The Museum of Jewish Heritage: A Living Memorial to the Holocaust in New York City revealed a shofar that was hidden and blown in the Auschwitz concentration camp 75 years ago, Sept. 23, 2019. Credit: Museum of Jewish Heritage via Instagram.
The Museum of Jewish Heritage: A Living Memorial to the Holocaust in New York City revealed a shofar that was hidden and blown in the Auschwitz concentration camp 75 years ago, Sept. 23, 2019. Credit: Museum of Jewish Heritage via Instagram.

The Museum of Jewish Heritage: A Living Memorial to the Holocaust in New York City revealed on Monday a shofar that was hidden and blown in the Auschwitz concentration camp 75 years ago and never shown to the public before.

The ram’s horn, which is blown during Jewish High Holiday services, will be on display as part of the museum’s traveling exhibit, “Auschwitz.

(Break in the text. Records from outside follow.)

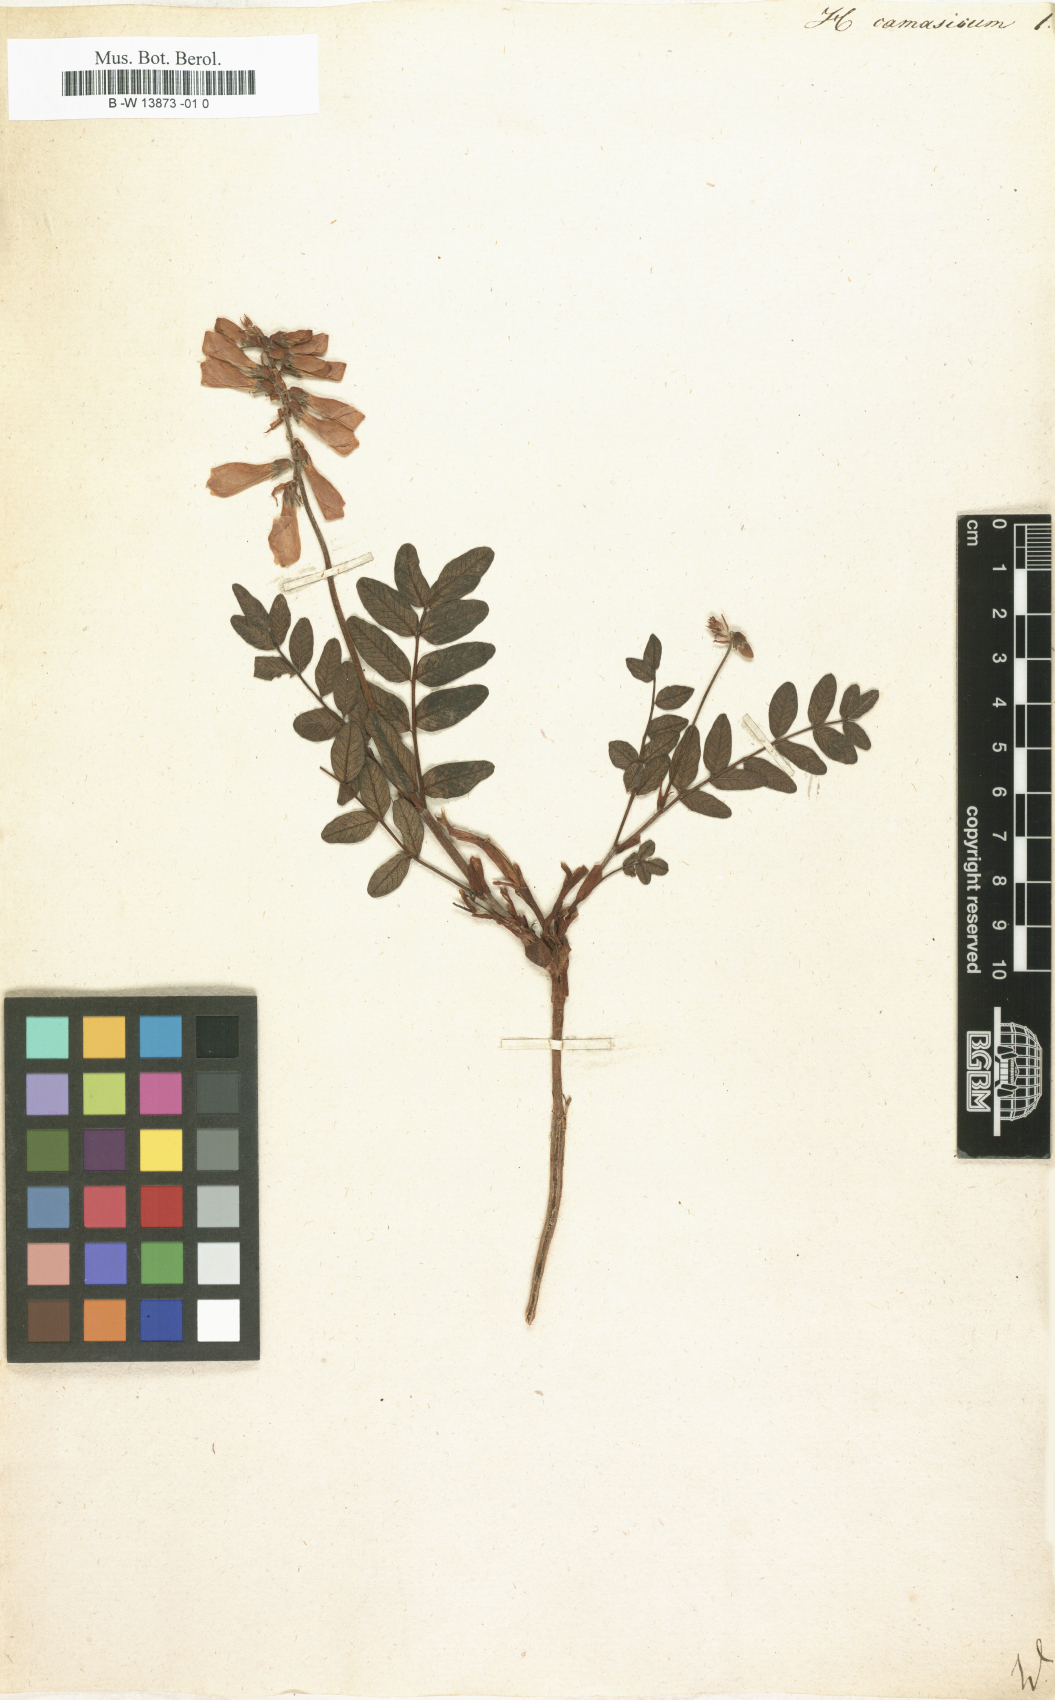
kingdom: Plantae
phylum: Tracheophyta
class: Magnoliopsida
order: Fabales
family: Fabaceae
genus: Hedysarum
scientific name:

Not long ago. Not far away.”

According to the museum, Chaskel Tydor, a longtime prisoner at Auschwitz responsible for organizing work details at one of the more than 40 Auschwitz subcamps, arranged for a group of prisoners to work far from the center of the camp during Rosh Hashanah in 1944 so they could pray privately, and so that the sound of the shofar would be heard without attracting unwanted attention.

In January 1945, the Germans forced prisoners on the infamous death march, and a fellow prisoner asked Tydor to safeguard the shofar, saying, “I’m going to die on this march. If you live, take this shofar. Tell them we blew the shofar at Auschwitz.”

Tydor survived the Holocaust and took the shofar with him to Israel and then America.

His daughter, Judith Tydor Baumel-Schwartz, who directs Holocaust research at Bar-Ilan University in Ramat Gan, Israel, spoke at the artifact’s unveiling, saying she was loaning the shofar to show the great lengths that imprisoned Jews went to practice their religion during the Holocaust.

“One thing I know from all the thousands of survivors I interviewed, it’s that the impossible was possible, both the bad and the good,” she said.

The exhibit “Auschwitz. Not long ago. Not far away” is on view until Jan. 3, 2020.